● **List of tasks**:
• 1. Write out the part of the passage on Labor under Rudd that opens with the words containing "Kevin Rudd took" and closes with "adopted Coalition policy.".
• 2. Answer these questions from the passage on Labor under Rudd:
(a) Apart from adopting Coalition policy, what two things did Rudd take Labor to the 2007 election promising to do?
(b) How many people did the people's summit gather in Canberra?
(c) Which two Labor figures each wrote a book about policy?

● **Extract to read**:
◇ ◇ ◇ ◇ ◇

In two significant areas, Labor changed this model. In both cases, Gillard claimed to have been the architect of the policy, although Rudd obviously endorsed it. First, instead of modifying the Coalition’s workplace relations scheme, for example, by resurrecting and expanding the “no disadvantage test”, Labor strengthened arbitration and collective bargaining, reversing not only the Howard scheme, but also the Hawke–Keating reforms. Second, Rudd promised to abandon the “Pacific solution” to asylum seekers, with disastrous consequences.

The absence of policies

Kevin Rudd took Labor to the 2007 election with virtually no policies, other than to abolish the Coalition’s workplace relations scheme, and abandon the “Pacific solution”. In other areas, he just adopted Coalition policy.

As a consequence, Labor had no clear vision or program for where it wanted to take the nation. Hundreds of reviews and committees were established to report back. The biggest of them all, a people’s summit, gathered a thousand people in Canberra for a talkfest. Rudd was eager as ever, photographed sitting on the floor with participants, but little came of the event.

Surprisingly, for a party that had been in opposition for over a decade, there was little policy direction to show. Swan and Tanner each wrote a book about policy, but the Labor Party did not appear to have used its time in opposition to develop an alternative program, other than rejecting some key Coalition directions. There is a lesson here for all oppositions. While Rudd, Gillard and others like Wayne Swan and Stephen Smith were relentless in their pursuit of the Howard government in the media, filling every opportunity they could, the equally important work of opposition, namely, developing policy, seems to have been neglected.

◇ ◇ ◇ ◇ ◇

● **Dataset section**:
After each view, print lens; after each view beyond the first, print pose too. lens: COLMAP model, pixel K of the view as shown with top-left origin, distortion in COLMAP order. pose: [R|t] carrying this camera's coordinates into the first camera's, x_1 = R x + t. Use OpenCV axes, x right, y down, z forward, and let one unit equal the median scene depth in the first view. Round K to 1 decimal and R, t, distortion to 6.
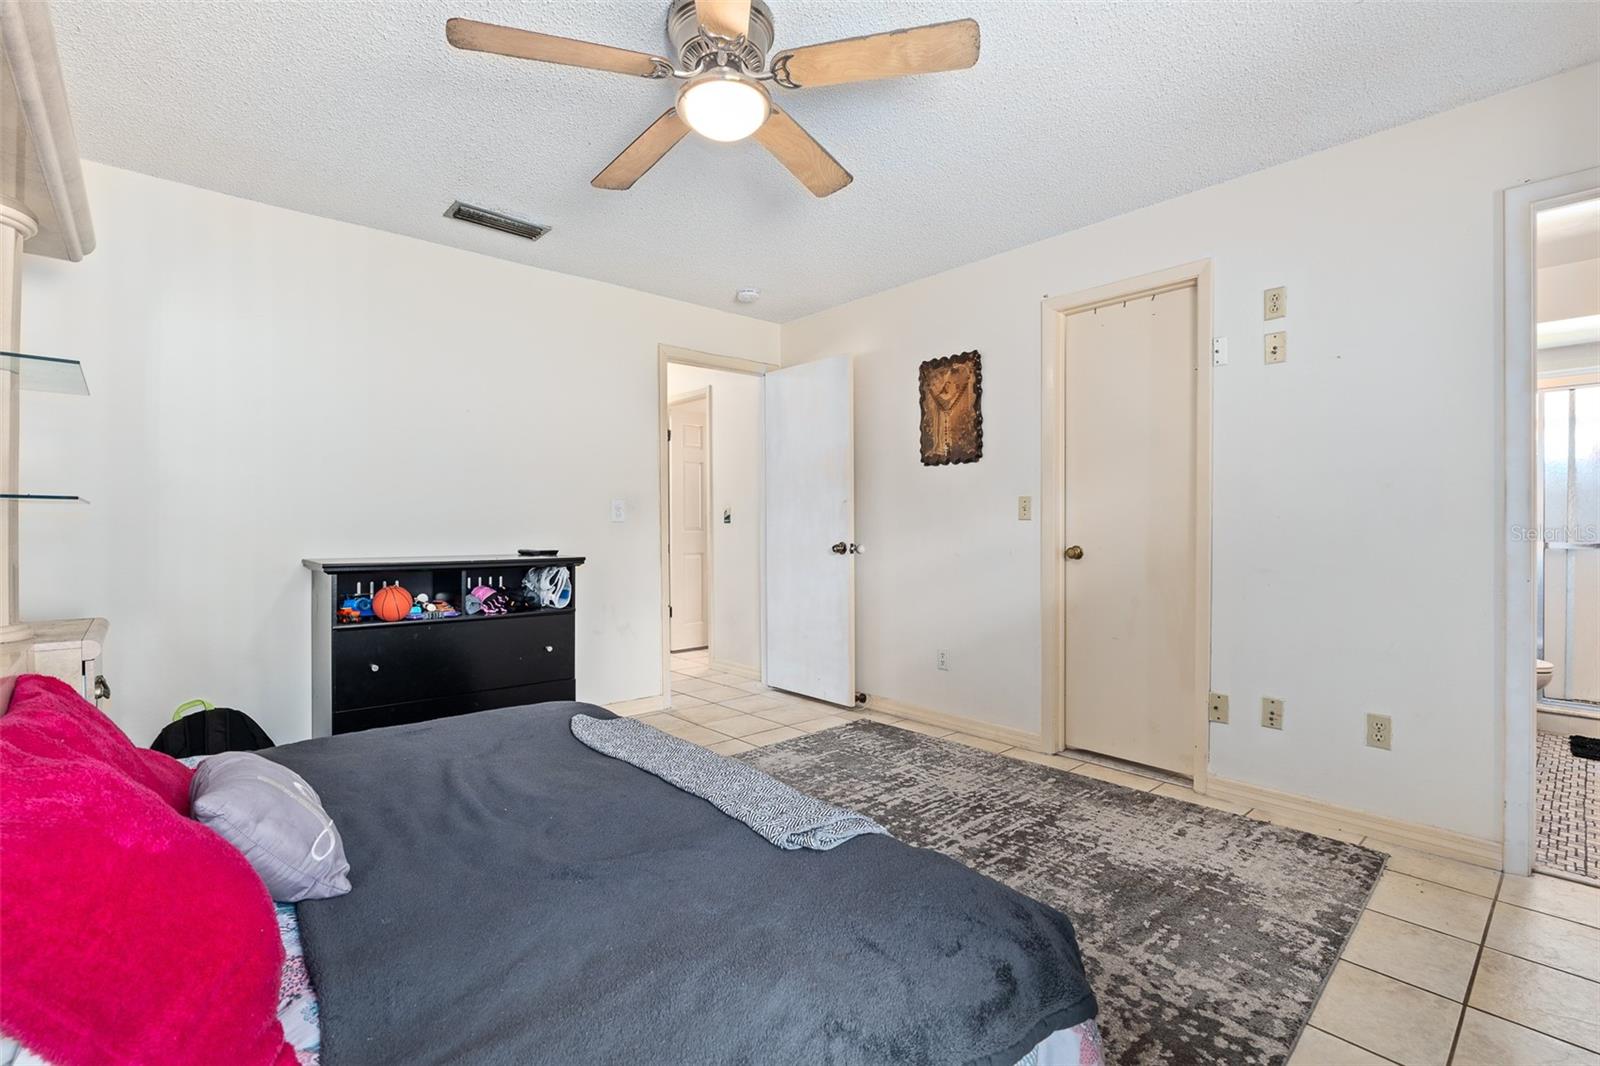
lens RADIAL K [[724.1, 0, 797.6], [0, 724.1, 533.4], [0, 0, 1]] dist [-0.010803, 0.002233]
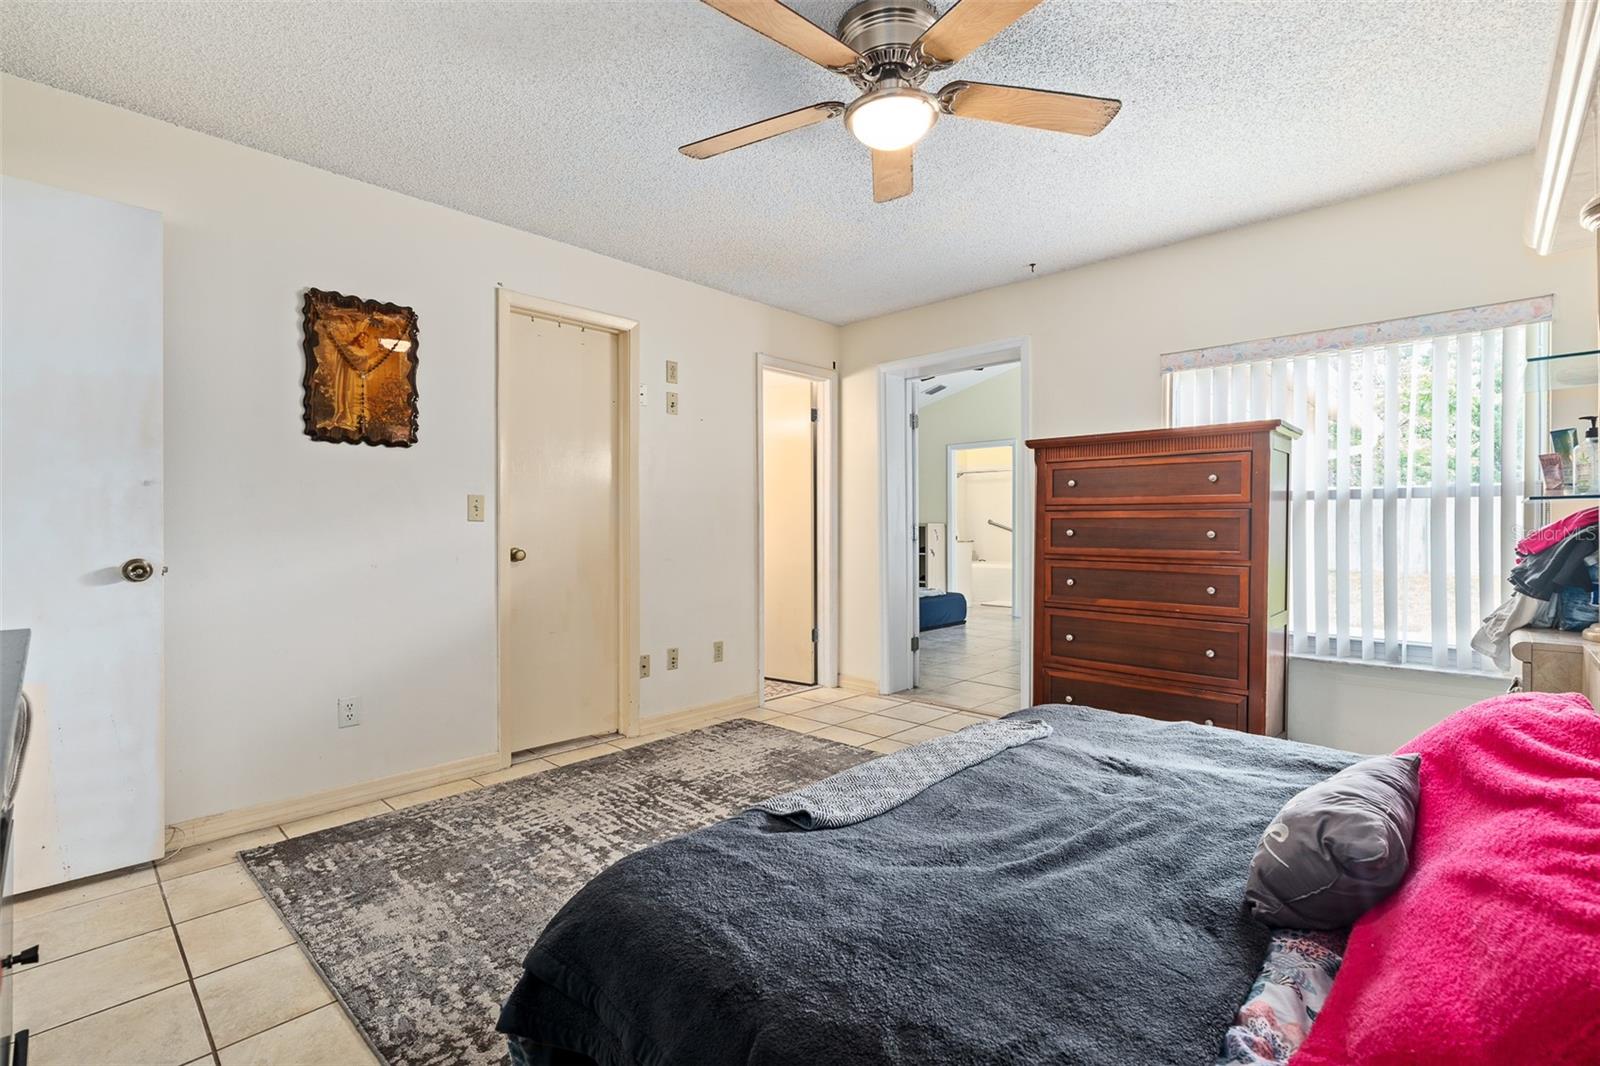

◇ ◇ ◇ ◇ ◇

● **Solution list**:
• 1.
Kevin Rudd took Labor to the 2007 election with virtually no policies, other than to abolish the Coalition’s workplace relations scheme, and abandon the “Pacific solution”. In other areas, he just adopted Coalition policy.

• 2.
(a) To abolish the Coalition's workplace relations scheme and to abandon the "Pacific solution".
(b) A thousand people.
(c) Swan and Tanner.